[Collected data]
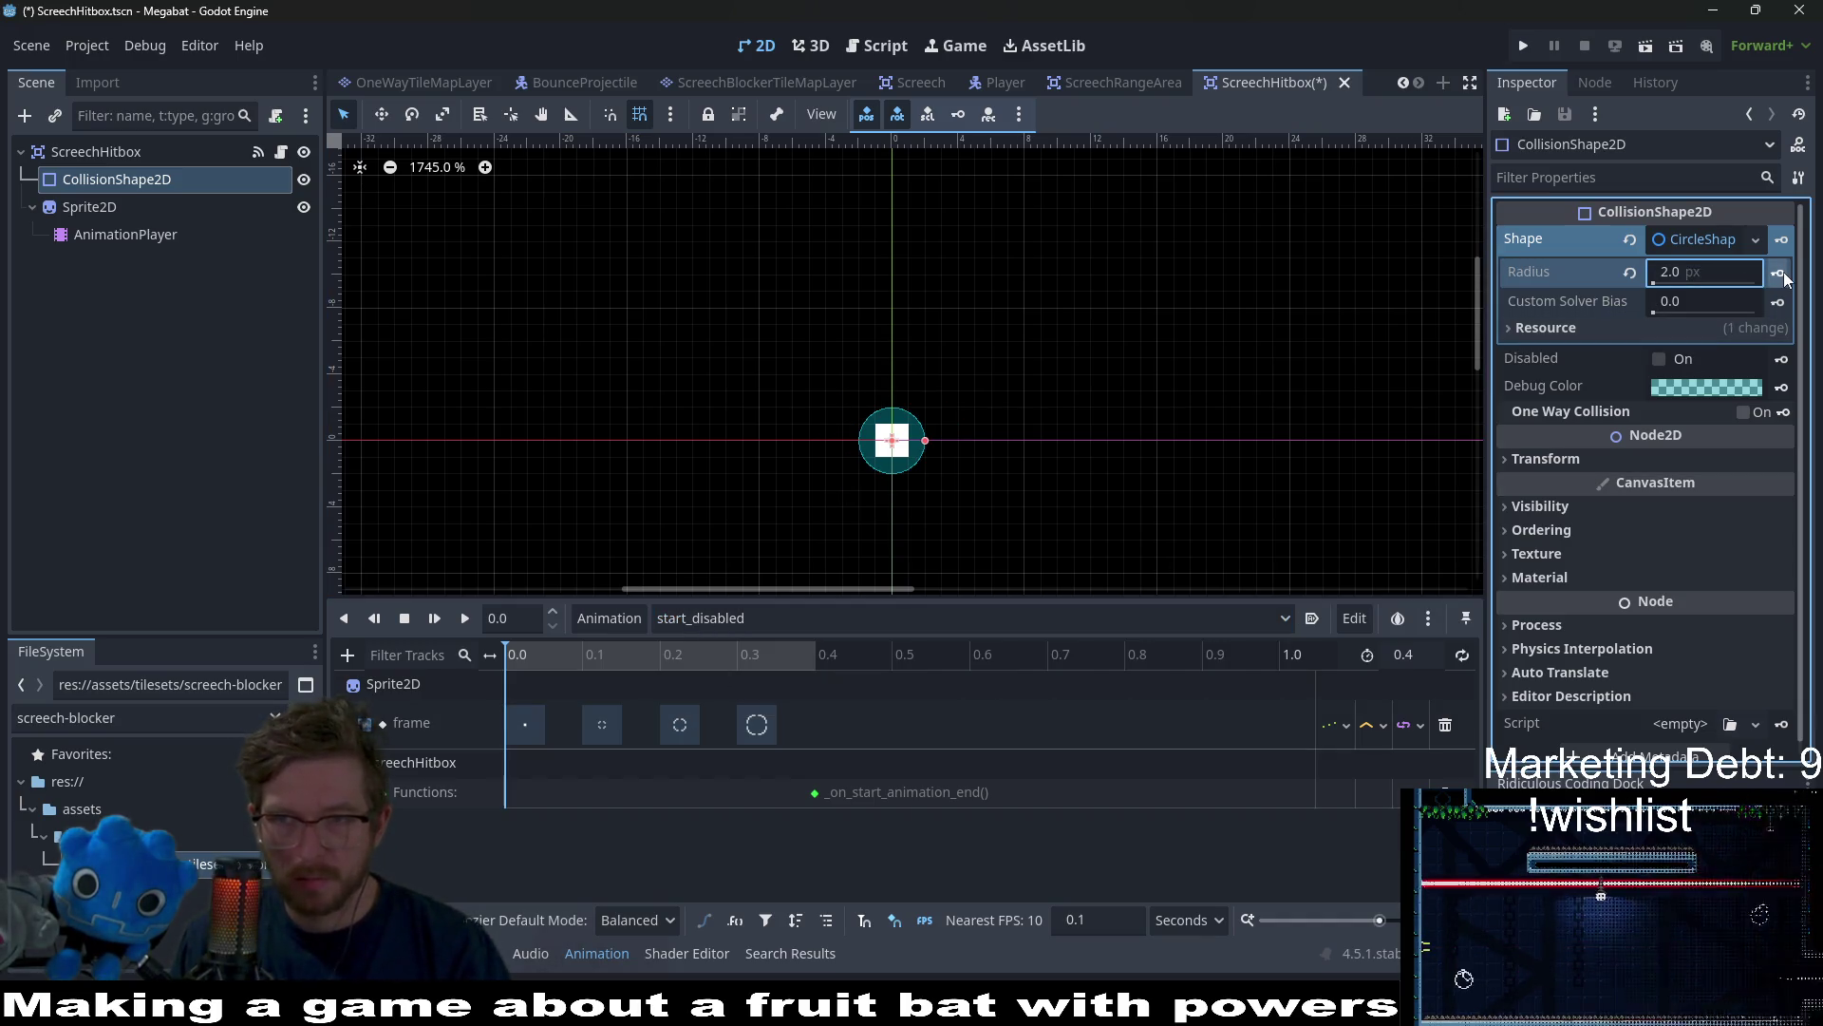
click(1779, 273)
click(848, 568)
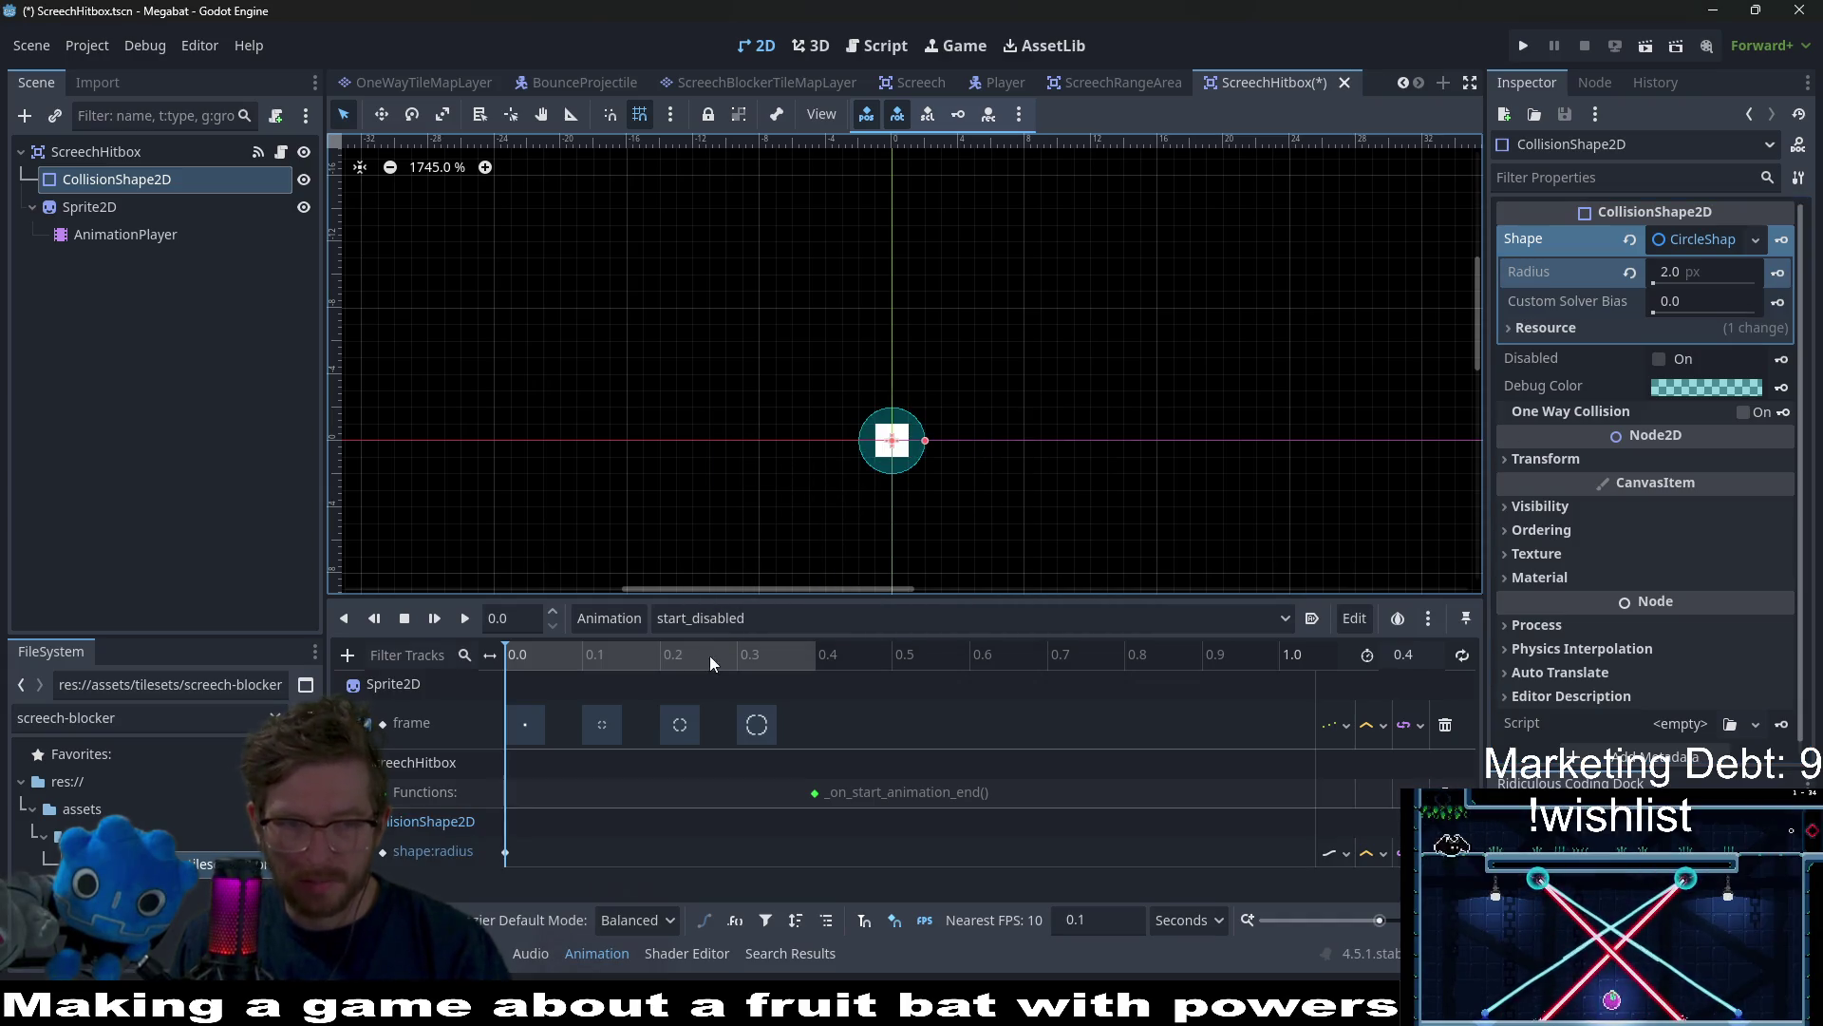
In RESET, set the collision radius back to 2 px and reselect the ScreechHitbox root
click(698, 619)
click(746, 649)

▶ **EXERCISE OBJECTIVE**:
Your answer must be an exact copy of every entry, with the pictures left out.

▶ **PROBLEM SOLUTION**:
click(1779, 273)
click(848, 568)
In RESET, set the collision radius back to 2 px and reselect the ScreechHitbox root
click(698, 619)
click(746, 649)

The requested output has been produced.